For OpenAI, partnering with news organizations is more than just PR polish. It’s a practical step toward ensuring that the future of AI doesn’t just echo back what Reddit and Wikipedia had to say in 2021. Instead, it actively integrates ongoing, up-to-date journalism into how it responds to real-world questions.
WaPo AIThe Washington Post has its own ambitions around AI. The company has already tested ideas like its "Ask The Post AI" chatbot for answering questions using the newspaper's content. There's also the Climate Answers chatbot, which the publication released specifically to answer questions and share information based on the newspaper's climate journalism. Internally, the newsroom has been building tools like Haystacker, which helps journalists sift through massive datasets and find story leads buried in the numbers.
Starry-eyed idealism is nice, but there are some open questions.
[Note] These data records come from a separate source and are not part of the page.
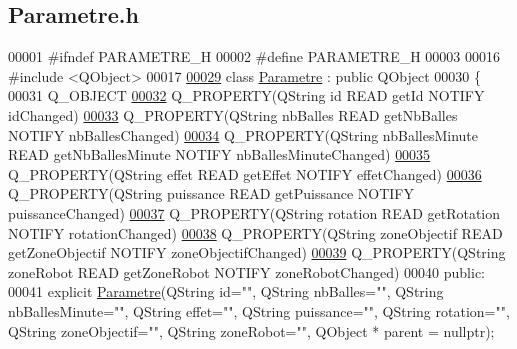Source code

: \hypertarget{_parametre_8h_source}{}\subsection{Parametre.\+h}
\label{_parametre_8h_source}

\begin{DoxyCode}
00001 \textcolor{preprocessor}{#ifndef PARAMETRE\_H}
00002 \textcolor{preprocessor}{#define PARAMETRE\_H}
00003 
00016 \textcolor{preprocessor}{#include <QObject>}
00017 
\hyperlink{class_parametre}{00029} \textcolor{keyword}{class }\hyperlink{class_parametre}{Parametre} : \textcolor{keyword}{public} QObject
00030 \{
00031     Q\_OBJECT
\hyperlink{class_parametre_aa60cee81cf82cba4c7b216f15adf8a80}{00032}     Q\_PROPERTY(QString \textcolor{keywordtype}{id} READ getId NOTIFY idChanged)
\hyperlink{class_parametre_a0423730a9146df04ba4de3f733818e45}{00033}     Q\_PROPERTY(QString nbBalles READ getNbBalles NOTIFY nbBallesChanged)
\hyperlink{class_parametre_a6d2be86cf41aef4e099b0a7421c735c8}{00034}     Q\_PROPERTY(QString nbBallesMinute READ getNbBallesMinute NOTIFY nbBallesMinuteChanged)
\hyperlink{class_parametre_a1ac07f14fbc50b243b57246f662fe67f}{00035}     Q\_PROPERTY(QString effet READ getEffet NOTIFY effetChanged)
\hyperlink{class_parametre_aace4f0265742e479043b3e2afa33771e}{00036}     Q\_PROPERTY(QString puissance READ getPuissance NOTIFY puissanceChanged)
\hyperlink{class_parametre_ab8cd796bb232cba0abe0aab5b02ae52b}{00037}     Q\_PROPERTY(QString rotation READ getRotation NOTIFY rotationChanged)
\hyperlink{class_parametre_a5c1b739e1a70e16ca09e6752743363aa}{00038}     Q\_PROPERTY(QString zoneObjectif READ getZoneObjectif NOTIFY zoneObjectifChanged)
\hyperlink{class_parametre_a85c2e24c35cad5304b5e2edf7289c9c3}{00039}     Q\_PROPERTY(QString zoneRobot READ getZoneRobot NOTIFY zoneRobotChanged)
00040 public:
00041     explicit \hyperlink{class_parametre}{Parametre}(QString \textcolor{keywordtype}{id}="", QString nbBalles="", QString nbBallesMinute="", QString 
      effet="", QString puissance="", QString rotation="", QString zoneObjectif="", QString zoneRobot="", QObject *
      parent = \textcolor{keywordtype}{nullptr});

\end{DoxyCode}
For instance, will the journalists who worked hard to report and write these stories be compensated for having their work embedded in ChatGPT? Sure, there's a link to their story, but that doesn't count as a view or help lead a reader to other pieces by the author or their colleagues.
From a broader perspective, won't making ChatGPT a layer between the reader and the newspaper simply continue the undermining of subscription and revenue necessary to keep a media company afloat? Whether this is a mutually supportive arrangement or just AI absorbing the best of a lot of people's hard work while discarding the actual people remains to be seen. Making ChatGPT more reliable with The Washington Post is a good idea, but we'll have to check future headlines to see if the AI benefits the newspaper.